__DATASET CONTENT__.
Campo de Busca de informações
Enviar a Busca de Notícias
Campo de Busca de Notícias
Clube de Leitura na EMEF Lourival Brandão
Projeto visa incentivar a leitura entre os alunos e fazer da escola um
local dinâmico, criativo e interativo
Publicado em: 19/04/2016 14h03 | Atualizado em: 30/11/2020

__WORK REQUIRED__.
Copy every line of the entries above word for word, without changing anything.

__OUTPUT__.
Campo de Busca de informações
Enviar a Busca de Notícias
Campo de Busca de Notícias
Clube de Leitura na EMEF Lourival Brandão
Projeto visa incentivar a leitura entre os alunos e fazer da escola um
local dinâmico, criativo e interativo
Publicado em: 19/04/2016 14h03 | Atualizado em: 30/11/2020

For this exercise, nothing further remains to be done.